[DOCUMENT TEXT]
== Segment start ==

Microscopic features were characterized by an exudation of fibrin and neutrophils in the bronchi, bronchioles, and the lumen of the alveoli. The interlobular septae were thickened by an invasion of a fibrino-cellular exudate consisting primarily of neutrophils and mononuclear cells (Fig. 7).
Interstitial pneumonia
The results showed that 7.15% of lung lesions were diagnosed as interstitial pneumonia. Unlike fibrinous bronchopneumonia in which the distribution of the lesions was typically in cranial and middle lobes, in interstitial pneumonia, most parts of the lungs were enlarged and unclasped. The lesions were distributed more diffusely and usually concern all the lobes and in some cases, they tend to be more prominent in the caudal parts of the lungs (Fig. 8). The color of the affected lungs ranges from red in acute cases to pale gray or marbled red in ancient ones.
Microscopically, the lesion is characterized by a thickening of the inter-alveolar wall due to the mononuclear cell infiltration (Fig. 9).
Suppurative bronchopneumonia
Suppurative bronchopneumonia was detected in 3.47% of the pneumonic lungs. This lesion was particularly affecting the apical and middle lobes. Grossly, the consolidated area of the lungs was dark red. Abscesses of a small pea to a walnut sizes were disseminated in the lung parenchyma (Fig. 10). The incision was accompanied by a flow of necrotic material. Microscopically, inflammatory exudates and cells mostly neutrophils filled the lumens of the airways and alveolar spaces. Multifocal necrosis areas surrounded by a pyogenic membrane were observed (Fig. 11).
Ovine pulmonary adenomatosis
Ovine pulmonary adenomatosis was detected in 6.81% of the lungs. The classic type of pulmonary adenomatosis is the most frequently seen and it results in a swelling of the lung with loss of elasticity. The lungs were thicker, distended, and rigid, with the presence of large hard masses in different lobes (tumoral form) (Fig. 12). On cross-section, important volumes of mucoid secretion were seen under the action of low pressure. A white spumosity was often observed in the trachea and bronchi.

== Segment end ==

[WHAT IS EXPECTED]
Continue the lung lesion text from the point where it stops.

Saved entries

== Segment start ==

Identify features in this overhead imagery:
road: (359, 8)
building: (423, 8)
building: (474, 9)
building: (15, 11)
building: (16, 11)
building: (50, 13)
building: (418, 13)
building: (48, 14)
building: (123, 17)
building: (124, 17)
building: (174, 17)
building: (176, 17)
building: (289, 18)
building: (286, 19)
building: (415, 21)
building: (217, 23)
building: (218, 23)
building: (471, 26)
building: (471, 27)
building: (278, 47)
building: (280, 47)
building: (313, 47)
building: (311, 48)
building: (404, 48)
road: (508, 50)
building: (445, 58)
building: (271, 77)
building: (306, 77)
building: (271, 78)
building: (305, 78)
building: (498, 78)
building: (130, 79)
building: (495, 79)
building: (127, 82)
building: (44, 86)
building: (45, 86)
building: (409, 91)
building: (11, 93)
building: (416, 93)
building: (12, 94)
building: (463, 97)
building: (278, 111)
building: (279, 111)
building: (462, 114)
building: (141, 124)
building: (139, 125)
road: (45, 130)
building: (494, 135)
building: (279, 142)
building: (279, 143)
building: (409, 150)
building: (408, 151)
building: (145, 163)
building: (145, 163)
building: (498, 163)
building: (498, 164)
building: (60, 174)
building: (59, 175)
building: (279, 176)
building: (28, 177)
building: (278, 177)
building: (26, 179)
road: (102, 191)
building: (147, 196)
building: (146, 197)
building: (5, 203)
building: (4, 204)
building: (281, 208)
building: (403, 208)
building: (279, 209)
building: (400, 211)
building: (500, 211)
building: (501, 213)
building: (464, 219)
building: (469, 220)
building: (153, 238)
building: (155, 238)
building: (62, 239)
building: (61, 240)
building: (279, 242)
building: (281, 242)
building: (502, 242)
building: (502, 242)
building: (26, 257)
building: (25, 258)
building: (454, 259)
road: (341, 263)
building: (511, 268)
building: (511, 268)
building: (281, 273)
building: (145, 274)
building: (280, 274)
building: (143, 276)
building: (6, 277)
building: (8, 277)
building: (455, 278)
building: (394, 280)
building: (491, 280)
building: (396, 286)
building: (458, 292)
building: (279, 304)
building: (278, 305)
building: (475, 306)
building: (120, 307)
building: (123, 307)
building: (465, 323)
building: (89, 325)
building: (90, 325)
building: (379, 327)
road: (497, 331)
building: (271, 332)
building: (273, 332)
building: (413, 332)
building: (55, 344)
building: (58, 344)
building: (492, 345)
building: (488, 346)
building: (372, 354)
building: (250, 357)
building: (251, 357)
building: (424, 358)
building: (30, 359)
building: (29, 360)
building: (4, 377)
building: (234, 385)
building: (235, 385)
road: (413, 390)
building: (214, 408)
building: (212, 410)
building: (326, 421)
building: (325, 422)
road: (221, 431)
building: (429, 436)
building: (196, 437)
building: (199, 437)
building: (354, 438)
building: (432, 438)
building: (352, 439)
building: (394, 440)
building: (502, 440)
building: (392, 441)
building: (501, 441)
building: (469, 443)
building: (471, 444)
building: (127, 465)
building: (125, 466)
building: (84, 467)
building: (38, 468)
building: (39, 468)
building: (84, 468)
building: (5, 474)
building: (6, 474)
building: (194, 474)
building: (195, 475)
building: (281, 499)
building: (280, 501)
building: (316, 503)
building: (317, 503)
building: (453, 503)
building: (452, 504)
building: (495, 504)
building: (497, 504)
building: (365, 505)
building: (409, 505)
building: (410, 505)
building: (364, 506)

== Segment end ==

[RESPONSE BELOW]
Microscopically, this lesion had a papillomatous proliferation; mainly of type II pneumocytes and secretory epithelial cells in the pulmonary alveoli. Unciliated cells (Clara cells) and epithelial cells of terminal bronchioles may be involved (Fig. 13).
The Chi-square test showed that there was a statistically significant association between the presence of the pulmonary lesions in sheep (fibrinous bronchopneumonia, interstitial pneumonia, suppurative bronchopneumonia, verminous pneumonia, and OPA) and the season of study, and it was highly significant for verminous pneumonia, ovine pulmonary adenomatosis, and fibrinous bronchopneumonia (Table 1).
Results of the direct fluorescent antibody test
This study describes, for the first time, the detection of BPI3V in pneumonic sheep lungs using the direct immunofluorescence test.
One hundred and seven pieces of sheep pneumonic lungs were treated by the conjugate of DFAT. Bovine parainfluenza 3 virus was detected in 12 pneumonic samples representing a rate of 11.21% (Table 2).
The fluorescence staining was detected in the epithelium of alveoli and bronchioles. The fluorescence reactions had varying sizes and sometimes granular appearance (Fig. 14a, Fig. 14b).
Lesions found positive for bovine parainfluenza virus 3 using the direct immunofluorescence technique were characterized histologically by atelectasis, thickening of inter-alveolar septae, fibrosis, hyperplasia of bronchi and bronchiolar epithelium with peribronchial and peribronchiolar inflammatory cell infiltrations, and lymphoid hyperplasia (Table 3).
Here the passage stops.